### OBJECTIVES
(a) Do these statements agree with the GitLab CI/CD variables instructions? Answer yes or no for each, and quote the words from the instructions that decide it. (i) After leaving the page, the personal access token can still be viewed later. (ii) When adding PROJECT_COMMIT_TOKEN, the Mask variable flag is selected. (iii) The last step has you open the same project you are already in.
(b) Can you extend the GitLab CI/CD variables instructions, continuing the numbered steps after the last one shown?

### SUPPLIED TEXT
>> begin
Page Reloaded With Update - Don’t Close
Notice the same page reloads, but at the top of the screen now has a grey box containing the token information. IMPORTANT - Do not navigate to another page in this browser as this is the only time you can see the token. You will have to create a new token if you leave the page.
  1. Record the following in a temporary document:
    • PROJECT_COMMIT_TOKEN = [personal access token from UI]
    • PROJECT_COMMIT_USER = [your gitlab user id without the ‘@’ and without the path]
  1. In a NEW browser tab, open the project ‘yourpersonalgroup/world-greetings-env-1’ again (this time we are at the PROJECT level).

  2. On the left navigation, Click Settings => CI/CD

  3. To the right of ‘Variables’, Click Expand

  4. Click Add variable

  5. For Key, Copy and Paste PROJECT_COMMIT_TOKEN

  6. In the Value field Copy and Paste [the temporary document value for PROJECT_COMMIT_TOKEN]

  7. Under Flags, Deselect Protect variable

  8. Under Flags, Select Mask variable

  9. Click Add variable

  10. To add another variable, Click Add variable

  11. For Key, Copy and Paste PROJECT_COMMIT_USER

  12. In the Value field Copy and Paste [the temporary document value for PROJECT_COMMIT_USER]

  13. Under Flags, Deselect Protect variable

  14. Click Add variable

Check Contents

Among the existing variables in the ‘yourpersonalgroup/world-greetings-env-1’ project, you should have the two new variables PROJECT_COMMIT_TOKEN and PROJECT_COMMIT_USER.

These permissions are least privilege, in part, because the CI/CD Variables are only published at the project level.

  1. In a new browser tab, open your ‘yourpersonalgroup/hello-world’ Project. (IMPORTANT: not the same project you are in now)
>> end
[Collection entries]
>> begin
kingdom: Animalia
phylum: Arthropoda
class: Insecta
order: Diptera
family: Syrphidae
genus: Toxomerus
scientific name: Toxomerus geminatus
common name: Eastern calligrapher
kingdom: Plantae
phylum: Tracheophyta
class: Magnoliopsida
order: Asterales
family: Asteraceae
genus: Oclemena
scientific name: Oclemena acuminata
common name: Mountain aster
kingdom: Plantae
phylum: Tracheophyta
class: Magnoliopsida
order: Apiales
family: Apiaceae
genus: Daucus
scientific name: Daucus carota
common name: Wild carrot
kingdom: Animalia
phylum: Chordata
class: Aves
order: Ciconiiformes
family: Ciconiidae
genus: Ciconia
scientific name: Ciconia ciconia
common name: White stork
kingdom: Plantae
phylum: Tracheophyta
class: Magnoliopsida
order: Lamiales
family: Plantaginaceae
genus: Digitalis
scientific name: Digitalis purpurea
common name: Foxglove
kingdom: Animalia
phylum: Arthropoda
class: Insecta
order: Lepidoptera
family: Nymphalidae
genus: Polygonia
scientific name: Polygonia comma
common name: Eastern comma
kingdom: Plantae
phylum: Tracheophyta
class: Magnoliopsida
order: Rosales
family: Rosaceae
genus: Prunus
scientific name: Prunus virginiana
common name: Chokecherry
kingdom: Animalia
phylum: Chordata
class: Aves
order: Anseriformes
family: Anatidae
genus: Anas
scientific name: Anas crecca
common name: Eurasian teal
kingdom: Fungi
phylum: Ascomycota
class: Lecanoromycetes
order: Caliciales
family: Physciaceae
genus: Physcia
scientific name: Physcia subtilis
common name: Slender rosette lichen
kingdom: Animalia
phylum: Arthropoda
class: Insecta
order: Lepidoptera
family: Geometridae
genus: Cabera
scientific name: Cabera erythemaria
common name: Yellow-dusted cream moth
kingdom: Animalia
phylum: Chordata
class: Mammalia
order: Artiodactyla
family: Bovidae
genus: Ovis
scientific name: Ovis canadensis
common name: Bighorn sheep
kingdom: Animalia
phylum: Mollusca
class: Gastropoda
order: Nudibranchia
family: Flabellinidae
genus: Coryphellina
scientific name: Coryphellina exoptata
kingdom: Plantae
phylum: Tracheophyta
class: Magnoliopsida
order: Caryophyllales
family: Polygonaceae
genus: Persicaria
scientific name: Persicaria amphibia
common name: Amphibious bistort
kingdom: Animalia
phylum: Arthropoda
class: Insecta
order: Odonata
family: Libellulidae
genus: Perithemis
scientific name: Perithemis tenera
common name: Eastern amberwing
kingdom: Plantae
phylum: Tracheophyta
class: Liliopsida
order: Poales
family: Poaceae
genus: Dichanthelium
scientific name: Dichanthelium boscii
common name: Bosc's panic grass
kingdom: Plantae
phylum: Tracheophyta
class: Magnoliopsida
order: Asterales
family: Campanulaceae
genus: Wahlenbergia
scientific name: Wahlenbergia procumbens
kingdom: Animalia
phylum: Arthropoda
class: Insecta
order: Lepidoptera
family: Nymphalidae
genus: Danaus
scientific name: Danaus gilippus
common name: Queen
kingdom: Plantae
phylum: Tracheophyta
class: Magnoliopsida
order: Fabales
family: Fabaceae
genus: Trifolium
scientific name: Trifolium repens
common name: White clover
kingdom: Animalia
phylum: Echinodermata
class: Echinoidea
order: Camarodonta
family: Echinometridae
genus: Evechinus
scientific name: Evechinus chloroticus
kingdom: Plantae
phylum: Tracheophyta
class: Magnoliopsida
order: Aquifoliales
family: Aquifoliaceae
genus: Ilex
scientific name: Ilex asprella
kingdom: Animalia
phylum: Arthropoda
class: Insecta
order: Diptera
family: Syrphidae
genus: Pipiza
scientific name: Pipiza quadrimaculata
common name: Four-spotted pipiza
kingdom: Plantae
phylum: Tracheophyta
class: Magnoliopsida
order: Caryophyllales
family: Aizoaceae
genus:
>> end
### EXERCISE RESULTS
(a)
(i) No: "this is the only time you can see the token."
(ii) Yes: "Under Flags, Select Mask variable"
(iii) No: "IMPORTANT: not the same project you are in now"

(b)
  2. On the left navigation panel, Click Packages & Registries => Container Registry

  3. Next to the line item ending in “/main”, Click [the Clipboard icon]

  4. IMPORTANT: Switch back to ‘yourpersonalgroup/world-greetings-env-1’ Project

  5. In the left navigation, Click Repository => Files

  6. On the upper right of the Project page, Click Web IDE

  7. In the files list, Click .gitlab-ci.yml

  8. Under ‘variables:’ Find IMAGE_NAME_TO_MONITOR

  9. In the quoted value, Remove the existing value

  10. Paste your copied image path

    The result should be something like IMAGE_NAME_TO_MONITOR: “registry.gitlab.com/somegroups/classgroup/yourpersonalgroup/hello-world/main”

  11. Click Create commit…

  12. Select Commit to main branch (change from “Create a new branch”)

  13. Click Commit

Wait for it
The pipeline id link may take up to 30 seconds to appear as the CI job has to kick off before it displays.
  1. In the very bottom left, immediately after the text ‘Pipeline’ Click [the pipeline number which is preceeded with a #] (Or on the left navigation Click CI/CD => Pipelines and Click [the status badge] or [pipeline #] for the latest running pipeline)

  2. Expand the Downstream pipeline with the great than arrow (>).

    Some Possible CI Errors

    Possible error messages (not an exhaustive list):

    level=fatal msg="authenticating creds for \"registry.gitlab.com\": Requesting bear token: invalid status code from registry 403 (Forbidden)”
    .
    
    level=fatal msg="error logging into \"registry.gitlab.com\": invalid username/password"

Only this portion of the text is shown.